The Producers (Mel Brooks, 1967)
Once upon a time there was a Broadway producer who met a "creative" but timid accountant. Together they concocted the most outrageous $1,000,000 scheme in the annals of Show Biz.
Zero Mostel, Gene Wilder, Christopher Hewett, Lee Meredith, Kenneth Mars, Dick Shawn
The original film was written and directed by Mel Brooks and first screened in 1967. (The official USA release date was 1968.) Brooks and Thoman Meehan adapted it as a musical directed and choreographed by Susan Stroman which premiered in London in 2001. Brooks and Meehan next adapted the musical as a new film, also directed by Stroman, and released in 2005.
I watched this after seeing the 2005 film - in fact the next night.

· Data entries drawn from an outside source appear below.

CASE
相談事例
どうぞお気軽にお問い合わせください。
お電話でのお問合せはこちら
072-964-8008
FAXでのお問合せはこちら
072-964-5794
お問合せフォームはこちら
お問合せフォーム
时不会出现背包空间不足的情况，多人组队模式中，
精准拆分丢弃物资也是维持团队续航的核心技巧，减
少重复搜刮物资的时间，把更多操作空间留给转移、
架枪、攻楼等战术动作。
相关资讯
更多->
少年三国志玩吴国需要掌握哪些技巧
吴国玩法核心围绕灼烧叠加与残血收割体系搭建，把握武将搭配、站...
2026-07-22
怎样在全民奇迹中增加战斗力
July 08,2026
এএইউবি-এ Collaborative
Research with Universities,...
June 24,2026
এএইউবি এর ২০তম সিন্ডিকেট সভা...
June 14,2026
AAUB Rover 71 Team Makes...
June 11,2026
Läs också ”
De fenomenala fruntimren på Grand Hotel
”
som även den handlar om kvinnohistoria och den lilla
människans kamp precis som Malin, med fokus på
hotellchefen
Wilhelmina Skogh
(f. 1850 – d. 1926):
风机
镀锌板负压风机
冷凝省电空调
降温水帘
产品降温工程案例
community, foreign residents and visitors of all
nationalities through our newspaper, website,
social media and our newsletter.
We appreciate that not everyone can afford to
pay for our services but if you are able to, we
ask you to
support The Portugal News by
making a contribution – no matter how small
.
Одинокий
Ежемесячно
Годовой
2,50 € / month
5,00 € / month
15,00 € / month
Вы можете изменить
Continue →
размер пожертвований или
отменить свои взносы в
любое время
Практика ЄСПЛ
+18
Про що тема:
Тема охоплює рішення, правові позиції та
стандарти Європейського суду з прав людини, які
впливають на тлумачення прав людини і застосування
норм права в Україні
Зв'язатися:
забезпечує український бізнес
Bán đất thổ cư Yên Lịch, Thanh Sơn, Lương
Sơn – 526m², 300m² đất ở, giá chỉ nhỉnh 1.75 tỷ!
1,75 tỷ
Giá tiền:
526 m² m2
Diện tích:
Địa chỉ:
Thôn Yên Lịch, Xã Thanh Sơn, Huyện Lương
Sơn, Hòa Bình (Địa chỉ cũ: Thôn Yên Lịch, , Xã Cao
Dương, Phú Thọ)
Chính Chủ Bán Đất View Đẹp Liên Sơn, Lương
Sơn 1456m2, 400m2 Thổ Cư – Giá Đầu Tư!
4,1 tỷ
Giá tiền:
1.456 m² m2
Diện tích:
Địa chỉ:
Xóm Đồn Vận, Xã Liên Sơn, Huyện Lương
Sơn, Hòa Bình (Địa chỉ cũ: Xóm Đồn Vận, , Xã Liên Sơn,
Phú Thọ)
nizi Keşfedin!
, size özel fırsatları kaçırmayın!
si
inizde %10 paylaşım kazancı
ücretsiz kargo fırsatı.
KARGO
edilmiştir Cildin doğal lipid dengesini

It's a no-brainer that the later film is a much richer experience. The original contains a musical - or a bit of one - but the newer film is a musical: significant elements in the plot are told in song and dance. The scripts are very similar: I was easily able to anticipate the next line throughout, and it's often word for word. So all that's left to make a comparison is the two Bialystocks and two Blooms, and so on. And there's nothing in it. Mostel doesn't do anything that Lane can't. He has a slightly more expressive face, and is possibly framed better for some lines. Wilder is charming, but he doesn't get a chance to dance and sing, as Broderick does so effectively. So how anyone can think the film with only the script is 'better' than the film with the same script but with millions of dollars worth of Broadway production added is beyond me.